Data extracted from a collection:
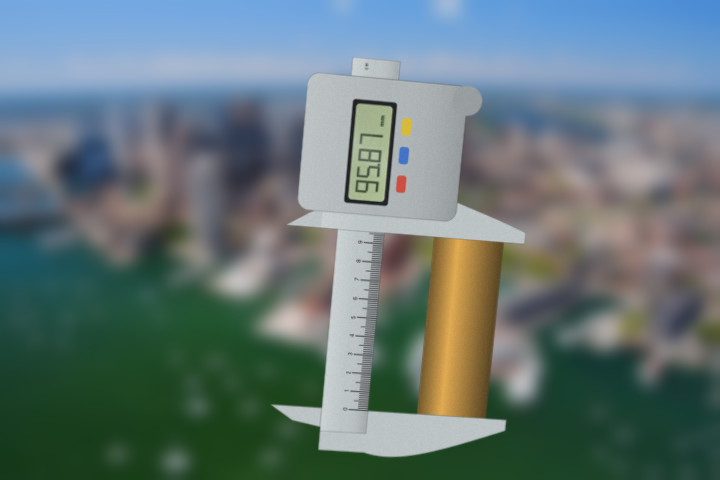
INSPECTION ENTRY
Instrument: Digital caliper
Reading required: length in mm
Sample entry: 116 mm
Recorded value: 95.87 mm
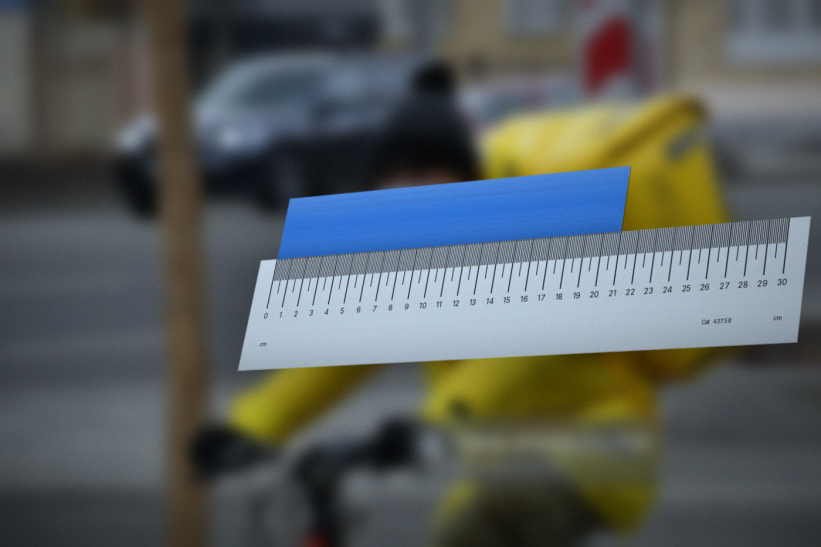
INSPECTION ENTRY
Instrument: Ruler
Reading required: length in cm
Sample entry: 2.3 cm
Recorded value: 21 cm
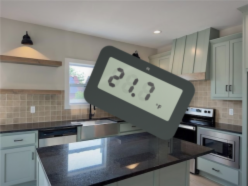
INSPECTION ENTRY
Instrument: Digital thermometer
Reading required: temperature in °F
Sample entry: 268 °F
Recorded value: 21.7 °F
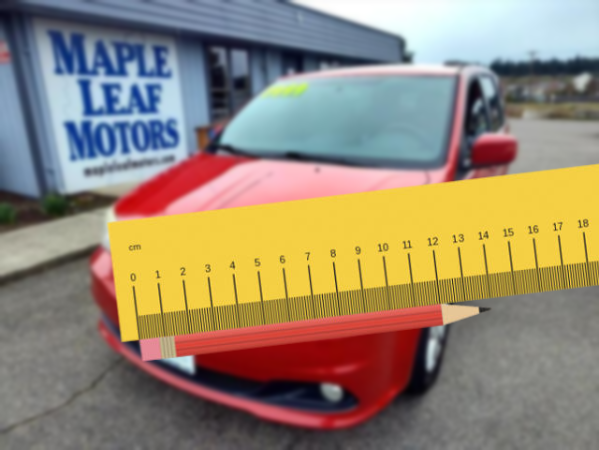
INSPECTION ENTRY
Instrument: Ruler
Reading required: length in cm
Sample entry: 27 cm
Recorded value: 14 cm
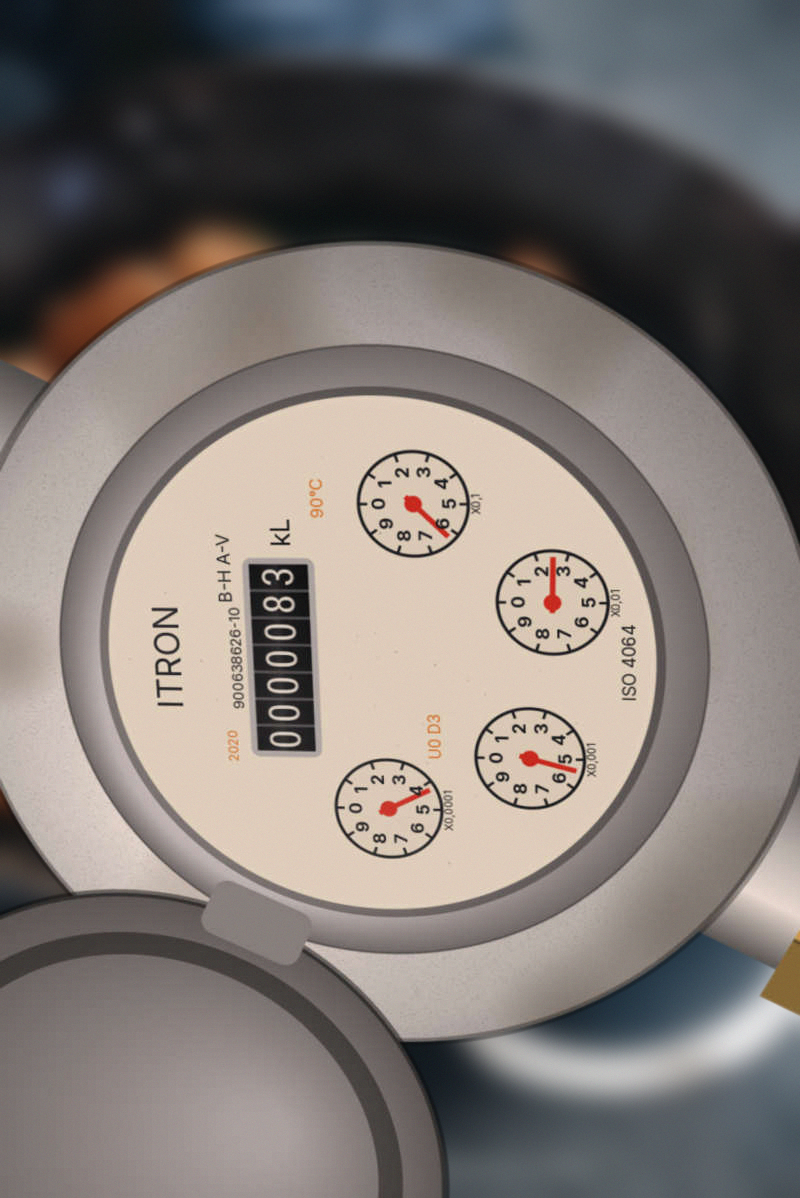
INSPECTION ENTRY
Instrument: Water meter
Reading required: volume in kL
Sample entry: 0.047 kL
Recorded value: 83.6254 kL
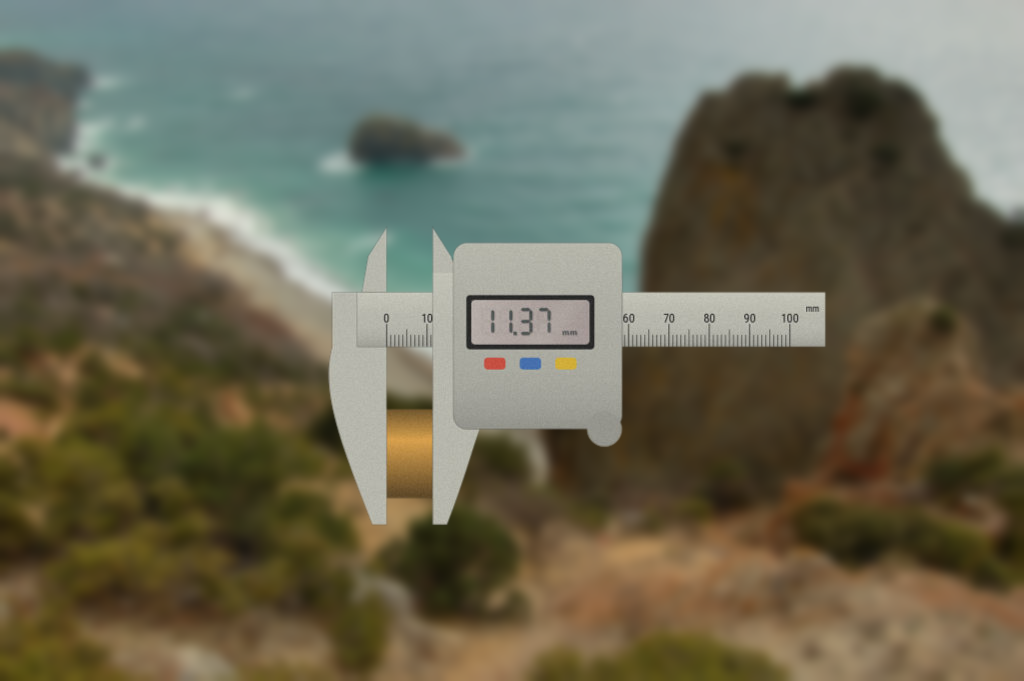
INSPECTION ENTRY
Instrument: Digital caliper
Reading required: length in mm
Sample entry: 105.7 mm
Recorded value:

» DIRECTIONS FOR THIS TASK
Rewrite all of the data above as a JSON list of strings, with one string per line and blank lines omitted. Leave out the pictures.

» RESPONSE TO THIS EXERCISE
[
  "INSPECTION ENTRY",
  "Instrument: Digital caliper",
  "Reading required: length in mm",
  "Sample entry: 116 mm",
  "Recorded value: 95.87 mm",
  "INSPECTION ENTRY",
  "Instrument: Ruler",
  "Reading required: length in cm",
  "Sample entry: 2.3 cm",
  "Recorded value: 21 cm",
  "INSPECTION ENTRY",
  "Instrument: Digital thermometer",
  "Reading required: temperature in °F",
  "Sample entry: 268 °F",
  "Recorded value: 21.7 °F",
  "INSPECTION ENTRY",
  "Instrument: Ruler",
  "Reading required: length in cm",
  "Sample entry: 27 cm",
  "Recorded value: 14 cm",
  "INSPECTION ENTRY",
  "Instrument: Water meter",
  "Reading required: volume in kL",
  "Sample entry: 0.047 kL",
  "Recorded value: 83.6254 kL",
  "INSPECTION ENTRY",
  "Instrument: Digital caliper",
  "Reading required: length in mm",
  "Sample entry: 105.7 mm",
  "Recorded value:"
]